▶ _Work task_: Show each line of the data below that contains the word "maximum".

--- Information given Enclosed Below ---

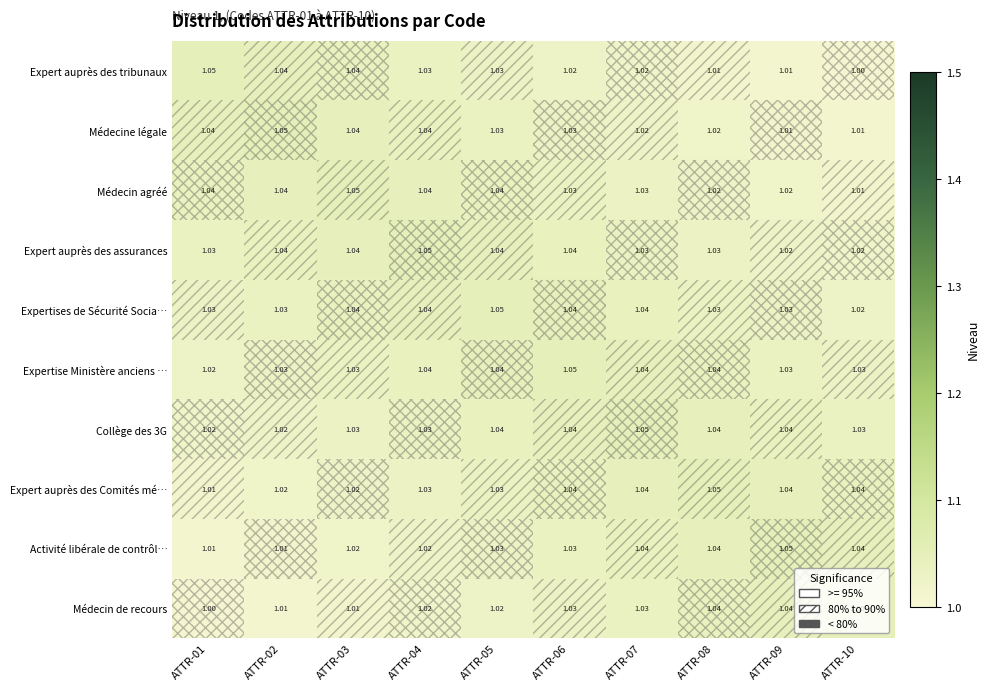

What is the maximum value shown in the chart?

1.1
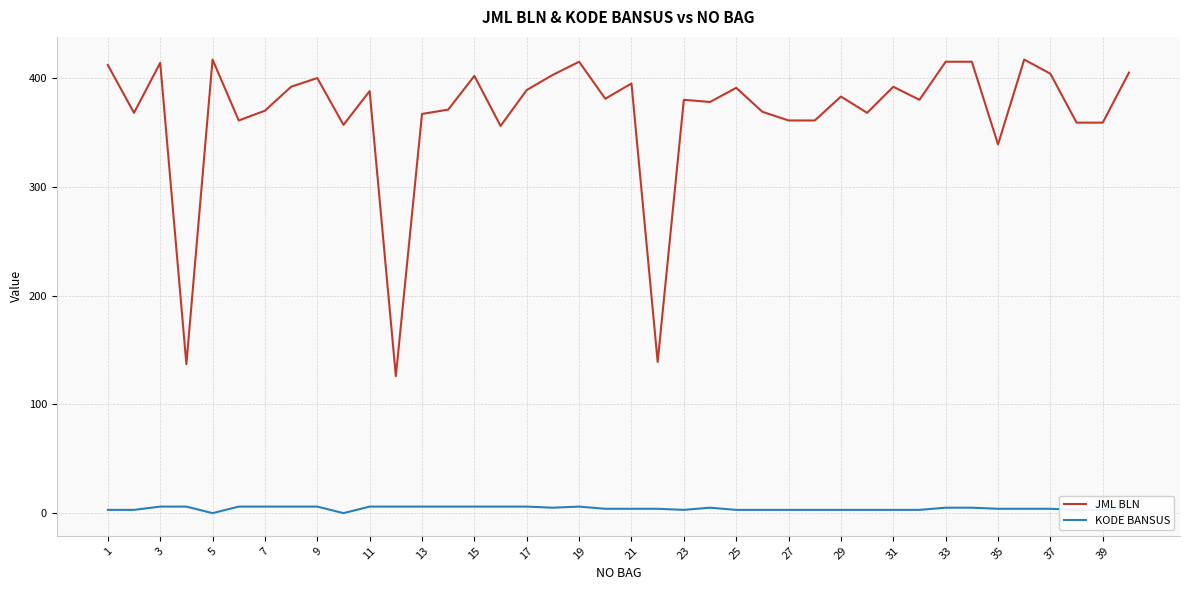

What is the maximum value for JML BLN?

417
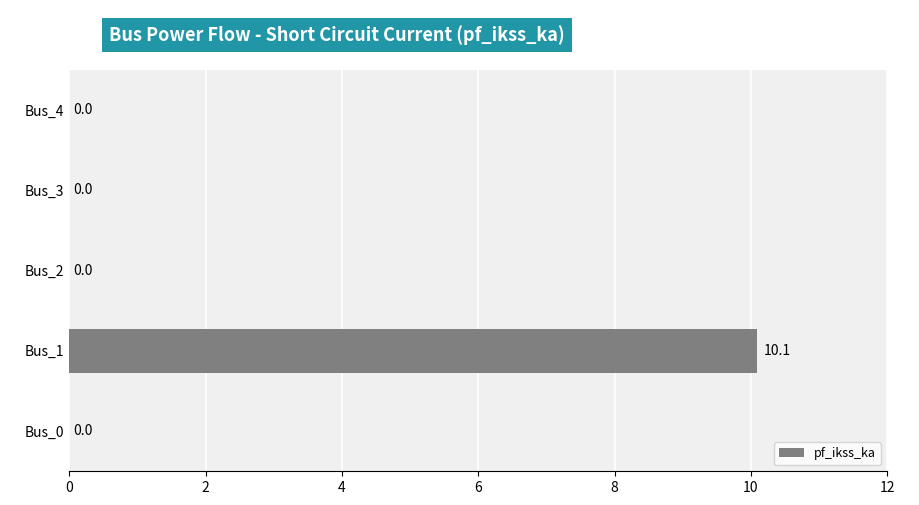

What is the sum of all values?

10.1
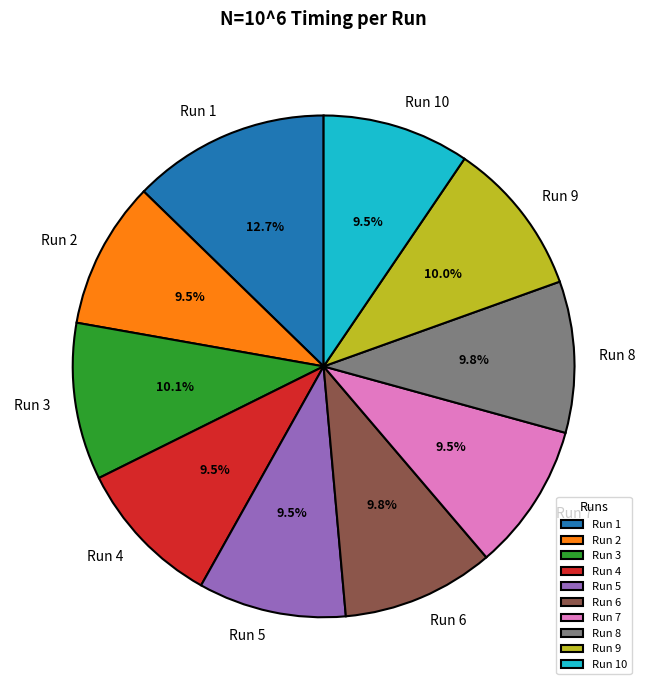

To the nearest percent, what is the average slice percentage?

10%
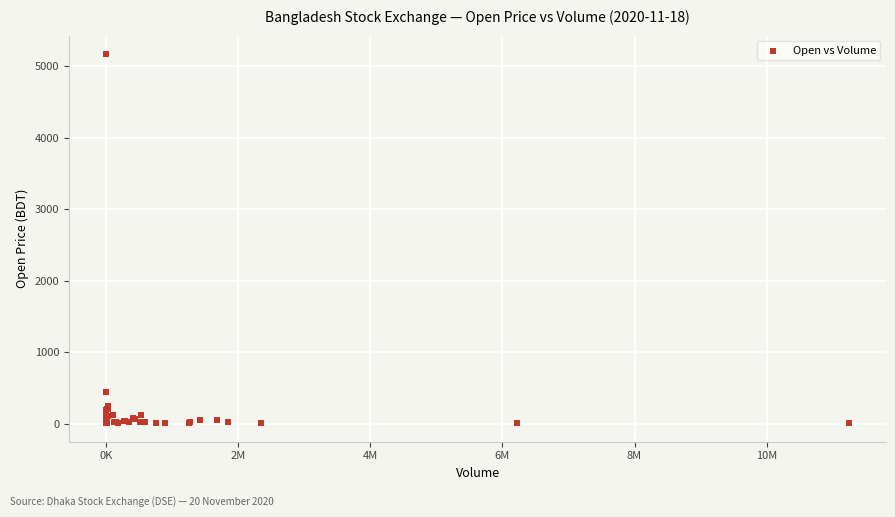

What Y value in the scatter plot is closest to 2587?

440.1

--- End of Enclosed Information given ---

▶ _Exercise result_:
What is the maximum value shown in the chart?
What is the maximum value for JML BLN?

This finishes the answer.